The decision of Douglas Hurd to leave politics at the next election prompts tributes for a great Foreign Secretary. But I cannot understand why he is so disliked by the Euro-sceptics and associated xenophobes on the right of the Conservative Party. Look at the record of the Foreign Office under his command: we annoyed the Chinese over Hong Kong; we annoyed the people of Hong Kong over Hong Kong. We enraged the Muslims over Bosnia; we appeased the Croats and seriously miffed the Serbs over the former Yugoslavia. We hacked off the European Union over qualified majority voting and a single currency. We backed the wrong side in the American election and put an end to the Special Relationship.The people of Gibraltar are out for blood. Be fair; there's only so much one man can do.

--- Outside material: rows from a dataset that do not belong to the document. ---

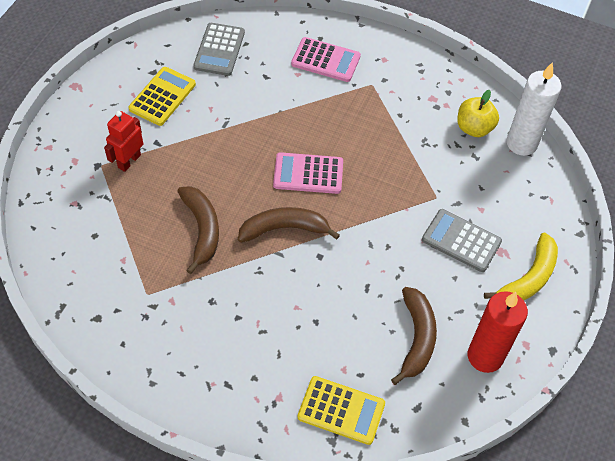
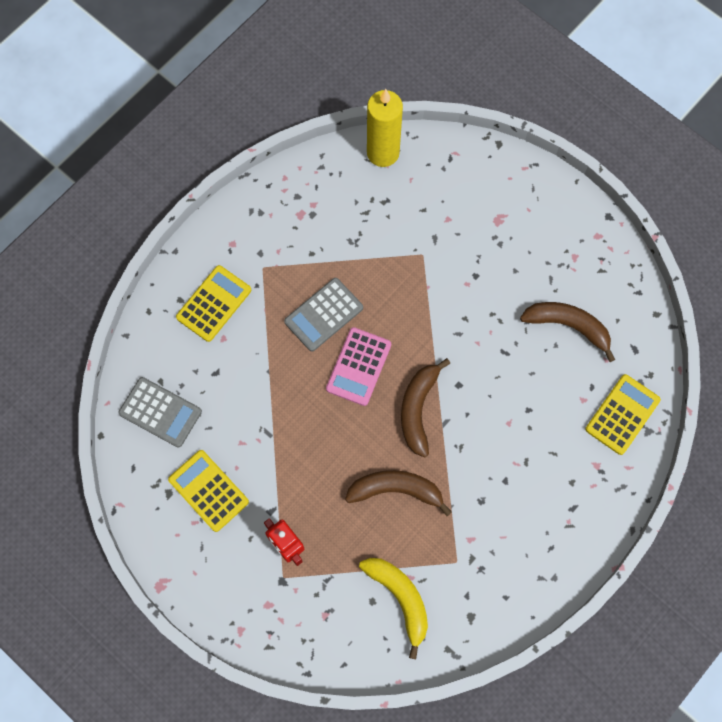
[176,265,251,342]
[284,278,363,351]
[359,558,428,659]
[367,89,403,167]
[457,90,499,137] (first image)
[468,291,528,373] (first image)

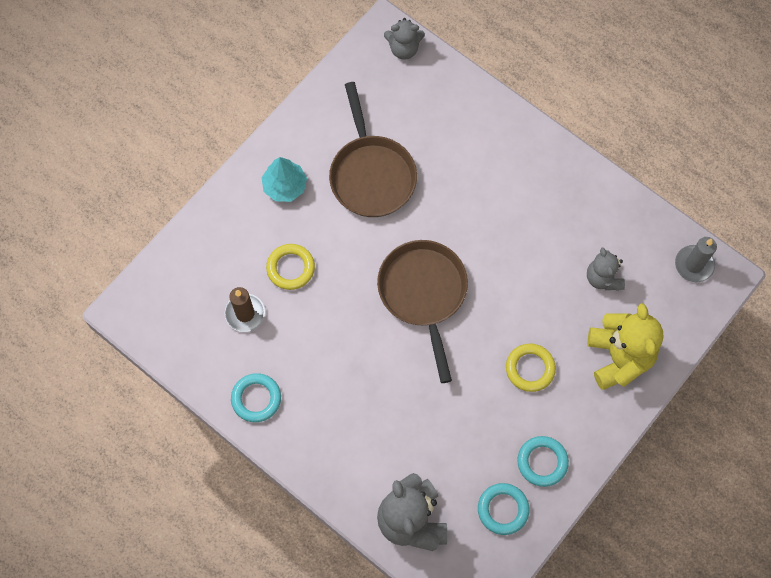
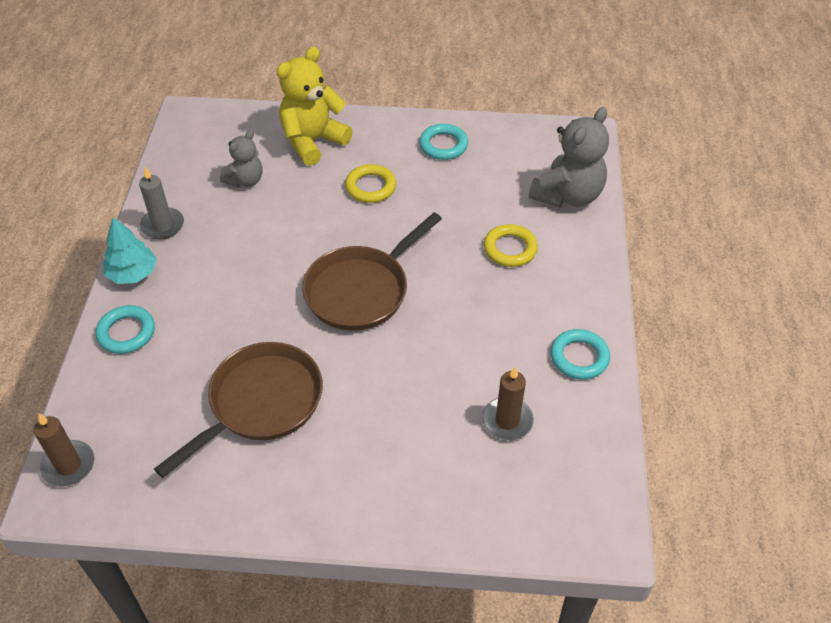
[34,413,95,487]
[96,305,155,354]
[103,217,157,284]
[139,167,184,240]
[484,224,538,267]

The inclusion of Jason Gallian in England's squad to play the West Indies tomorrow is another slap in the face; not for those who question his nationality, but for those of us with limited looks. Honestly, what with Darren Gough, Peter Martin and Mark Ramprakash there, or thereabouts, in our cricket side, and Bracken, Guscott and Carling continuing in English rugby, these teams are just too damned good-looking. Where are the lovable old rhinos that used to grace our national sides? The Beaumonts, the Uttleys, the Gattings, the Bob Willises, who were the dog's bollocks on the pitch and looked the part off it.

Even the continued presence of Brian Moore can't make up for all of them. We can only conclude, to parody the argument in Wisden this week, that players born with average to ugly looks just aren't contributing 100 per cent.

In finishing, I've just got enough space for a word about how Labour has exploited this whole situation. It hasn't. There. That's it. Maybe after its own leadership contest between Prescott, Beckett and Blair - the Lion, the Witch and the Wardrobe - it's worried that New Conservatives may steal New Labour's clothes. This would be a turn-up, as I wasn't aware it had any.